Psychologie
L’erreur fondamentale de Lee Ross

L'erreur fondamentale d'attribution décrit la tendance à accorder plus de poids aux facteurs personnels qu'aux circonstances sociales ou contextuelles lors de l'évaluation d'une personne. Illustration: © Amélie Tourangeau

Pourquoi y a-t-il une tendance évidente à expliquer les mauvais comportements par la personnalité d'un individu, même si les explications contextuelles sont souvent plus plausibles ?

Véronique Chagnon

Si le chercheur américain Lee Ross a décrit les humains comme des êtres fondamentalement individualistes, c’est parce que:

a) il est misanthrope et mesquin.
b) il a été aveuglé par ses aprioris culturels et ceux des participants de son étude. 

Si vous avez répondu a), vous venez, selon toute vraisemblance, de commettre l’erreur fondamentale d’attribution.
 
En 1977, Lee Ross, alors chercheur à l’Université Stanford, a publié un papier qui allait marquer la recherche en psychologie sociale. Destiné à mettre en garde les professionnels en santé mentale contre leurs préjugés, cet article scientifique avançait notamment que les individus—dont les psychologues—avaient tendance à expliquer les mauvais comportements par la personnalité des gens, soit par leurs dispositions intrinsèques, même quand des explications contextuelles étaient plus plausibles.

Cette propension aux explications individualistes, disait Ross, nous mène à commettre une «erreur fondamentale d’attribution» qui fausse notre jugement—et dans le cas des psys, le choix du traitement.
 
Ce concept révolutionnaire a dès lors été repris partout, chacune de ses implications, étudiée sous plusieurs angles… et ses constats, en partie réfutés.
 
En 1984, une consœur de Lee Ross, Joan G. Miller, a mené une étude comparative pour évaluer le rôle de la culture dans ce qu’on appelle les «biais d’attribution». Deux groupes comparables de participants ont été formés: un à Chicago, aux États-Unis, et un autre à Mysore, en Inde. Le groupe d’Indiens était de culture hindoue, tandis que le groupe d’Américains était de culture protestante. Les chercheurs associés à l’Université de Chicago ont demandé à tous les participants de raconter un comportement répréhensible dont ils avaient été témoins et d’expliquer pourquoi, selon eux, la personne avait agi ainsi.
 
Un participant indien a par exemple rapporté avoir versé une avance à un ouvrier pour des travaux que ce dernier n’a finalement jamais effectués, et a attribué ce comportement à la situation financière précaire du travailleur qui était parti avec ses roupies.
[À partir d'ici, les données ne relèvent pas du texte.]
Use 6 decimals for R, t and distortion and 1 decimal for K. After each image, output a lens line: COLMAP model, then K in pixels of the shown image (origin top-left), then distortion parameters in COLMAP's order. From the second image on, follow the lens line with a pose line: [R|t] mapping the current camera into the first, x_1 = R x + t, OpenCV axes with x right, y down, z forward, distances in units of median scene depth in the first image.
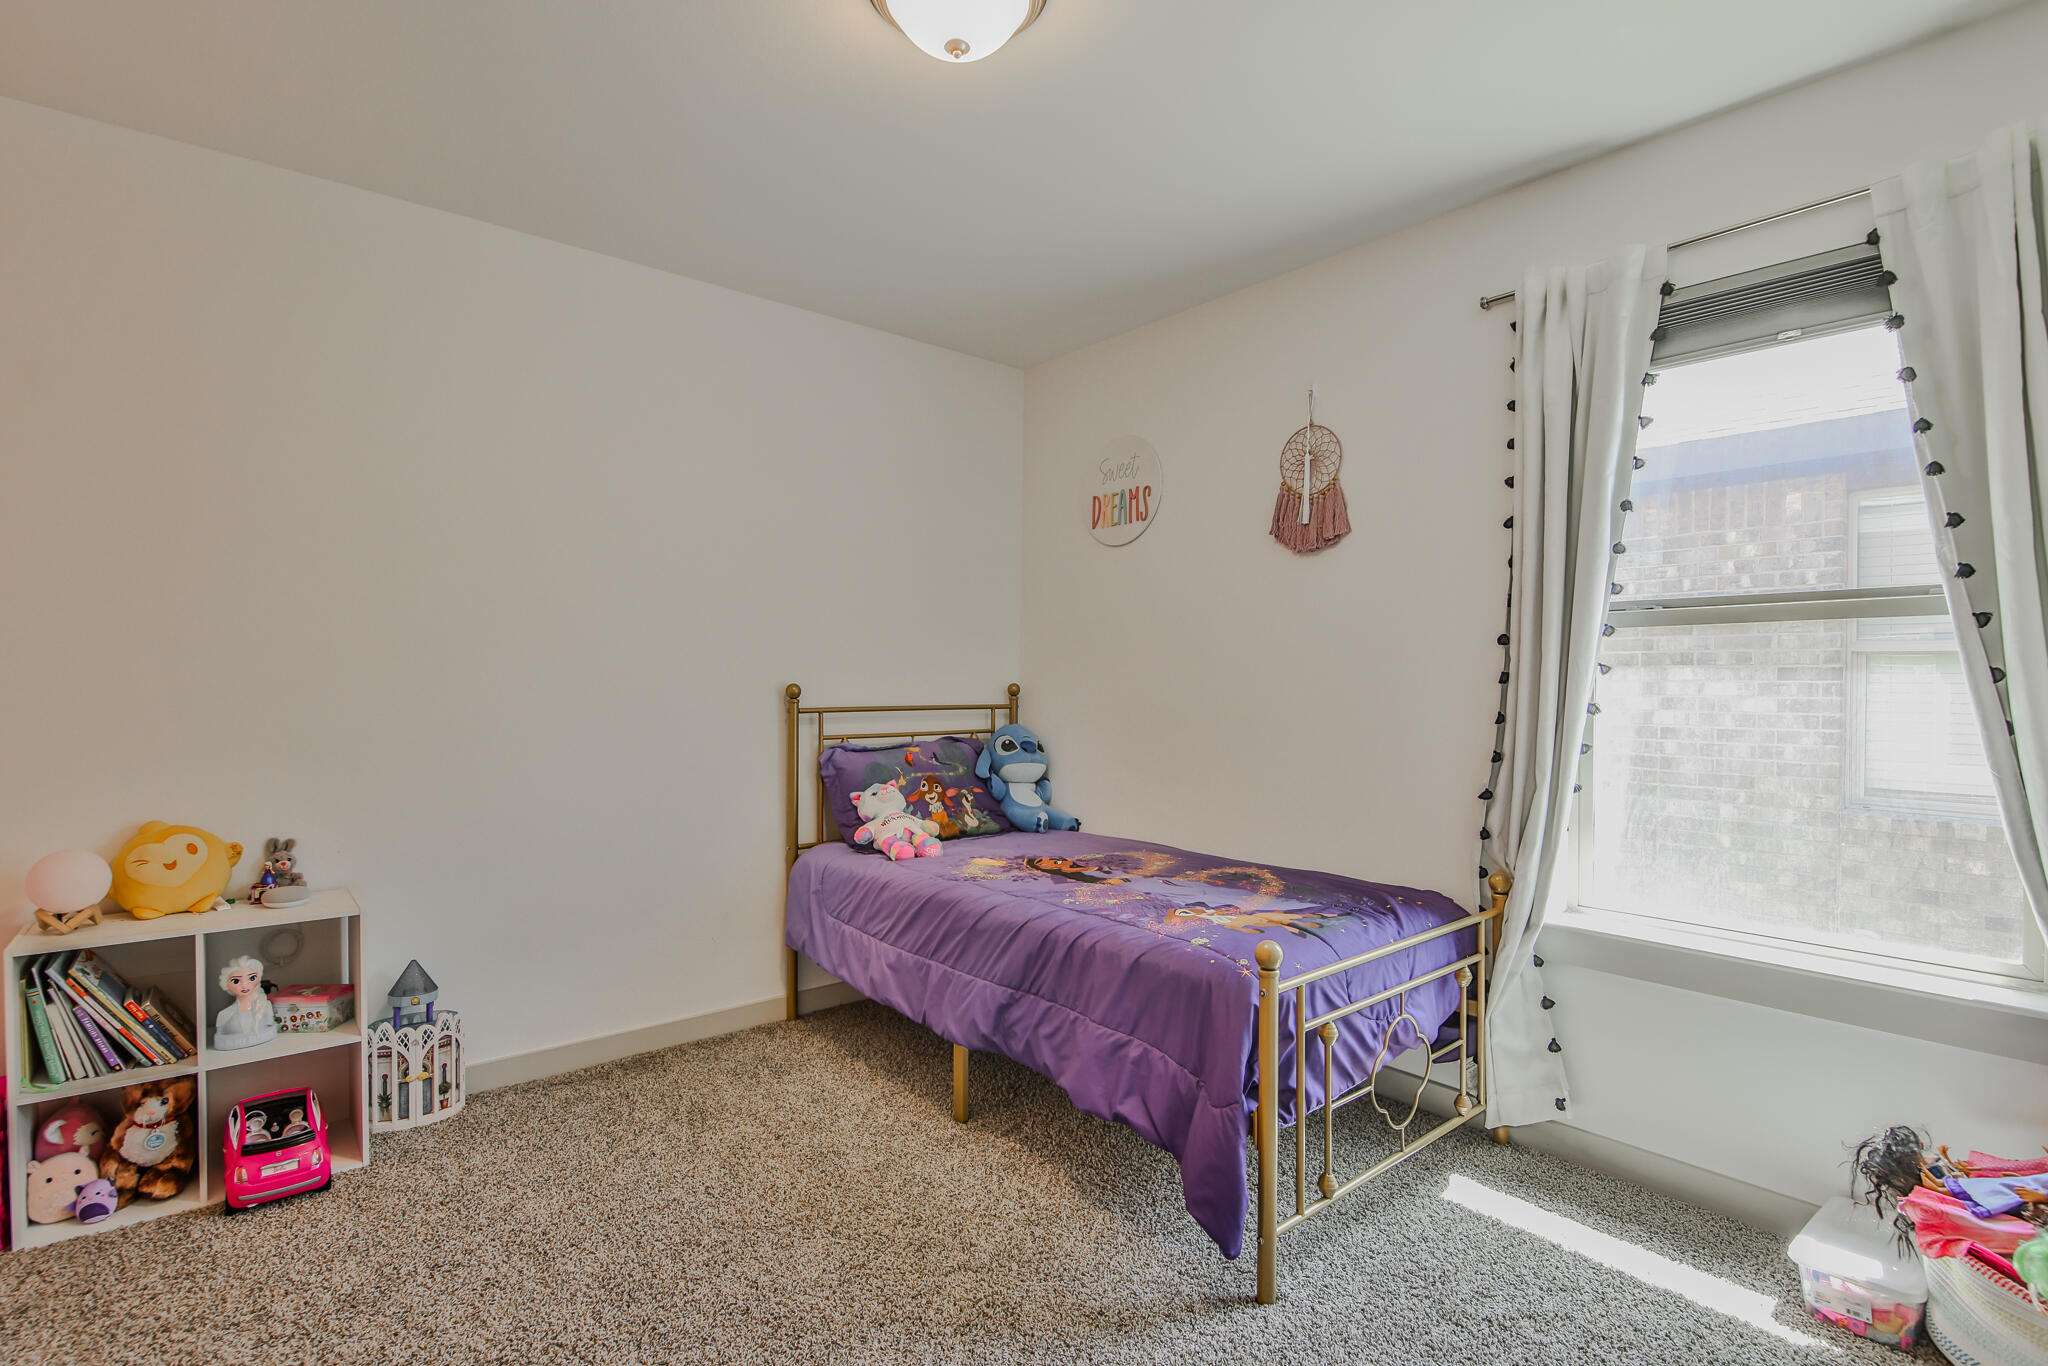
lens RADIAL K [[942.6, 0, 1021.1], [0, 942.6, 690.9], [0, 0, 1]] dist [-0.001610, -0.009845]
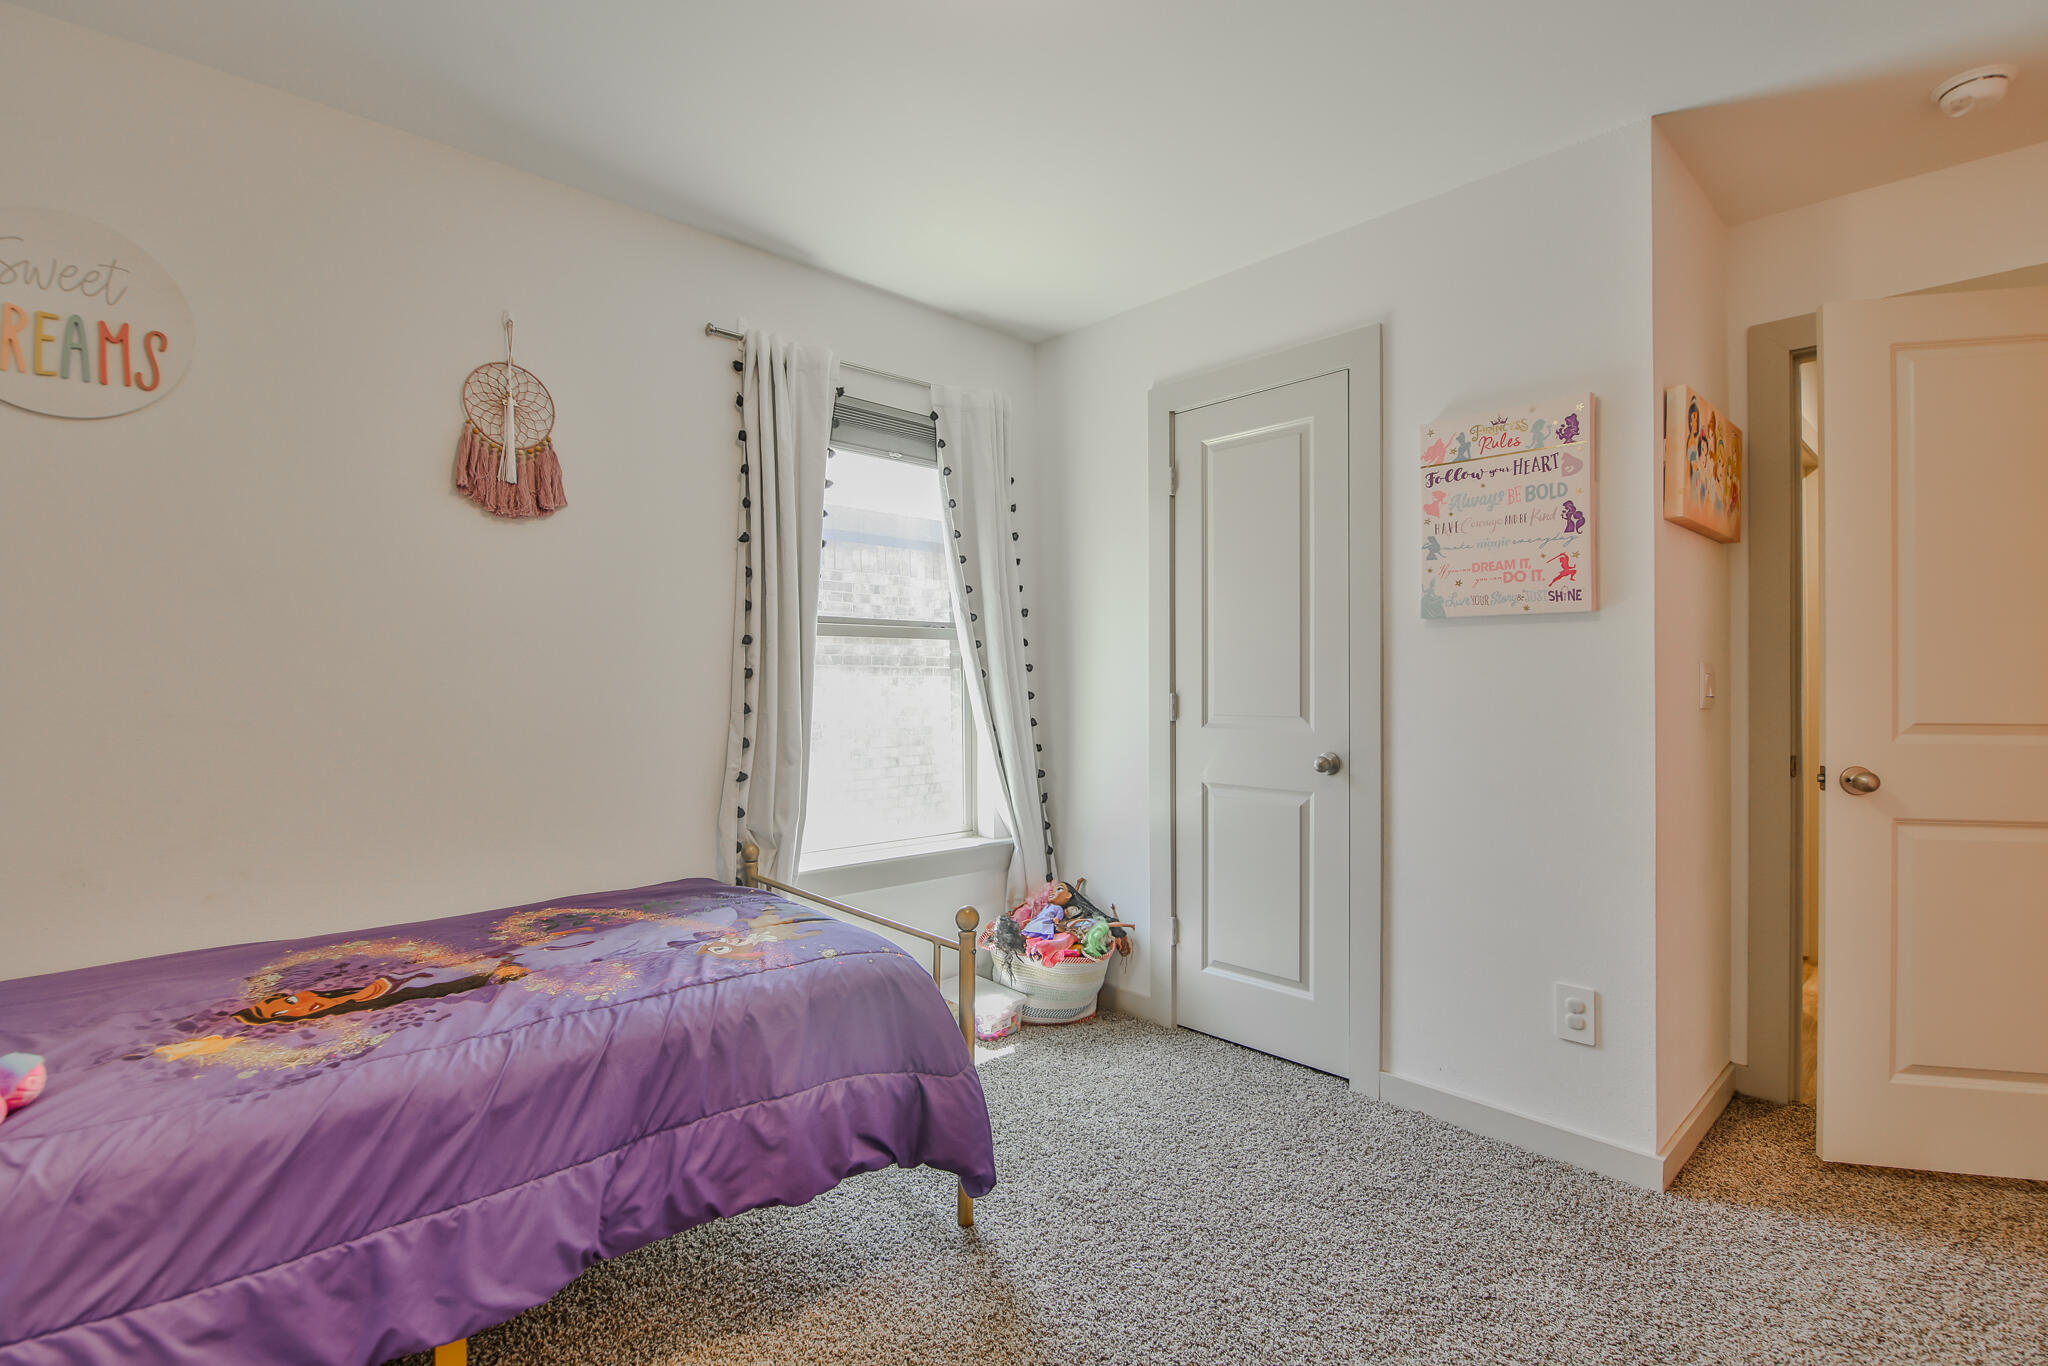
lens RADIAL K [[942.6, 0, 1021.1], [0, 942.6, 690.9], [0, 0, 1]] dist [-0.001610, -0.009845]
pose [[-0.042780, -0.009212, 0.999042, -0.651948], [0.015117, 0.999837, 0.009867, 0.000510], [-0.998970, 0.015524, -0.042633, 0.738354]]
Un participant américain a pour sa part raconté qu’un de ses pairs lui avait volé ses idées en les faisant passer pour siennes, et a expliqué ce comportement en citant plutôt la personnalité égoïste de son collègue.
 
Les explications données par les participants ont été pondérées et classées en deux catégories: contextuelles ou relatives à la personnalité du sujet qui avait commis le méfait. Résultat: 45% de celles qui ont été fournies par les participants américains relevaient de la personnalité du malfrat, et 15% étaient plutôt liées au contexte. Chez les participants indiens, seulement 15% des explications données concernaient la personnalité des coupables, et 32% relevaient du contexte. En somme, les participants hindous étaient beaucoup plus enclins à croire que les mauvais comportements de leurs pairs étaient circonstanciels que leurs vis-à-vis protestants.
 
L’étude de Miller tendait aussi à démontrer que les individus acquièrent leurs biais d’attribution en vieillissant: par exemple, si les participants américains de 8 et 11 ans ont blâmé la personnalité de l’autre dans 13% de leurs explications, cette proportion passait à 30% chez les jeunes de 15 ans. Façon de dire qu’on ne nait pas avec nos biais d’attribution; les apprentissages et le facteur culturel y sont pour beaucoup.
 
Au fil des ans, des chercheurs ont par ailleurs noté que le fait d’attribuer un comportement négatif à une disposition intrinsèque n’est pas forcément une erreur; ceux qui critiquent la personnalité des gens qui les ont lésés n’ont pas toujours tort, et ceux qui expliquent les mauvaises actions par leur contexte, pas toujours raison.
 
L’erreur fondamentale d’attribution serait donc... circonstancielle.
 

Lectures complémentaires

Joan G. Miller, Culture and the development of everyday social explanation, Journal of Personality and Social Psychology, 46, 5, 961-978 (1984).
 
Lee Ross, The intuitive psychologist and his shortcomings: Distortions in the attribution process, dans Leonard Berkowitz (dir.), Advances in Experimental Social Psychology, 173-220 (Academy Press, 1977).
 
John H. Harvey, Jerri P. Town et Kerry L. Yarkin, How fundamental is ‘the fundamental attribution error’?, Journal of Personality and Social Psychology, 40, 2, 346-349 (1981).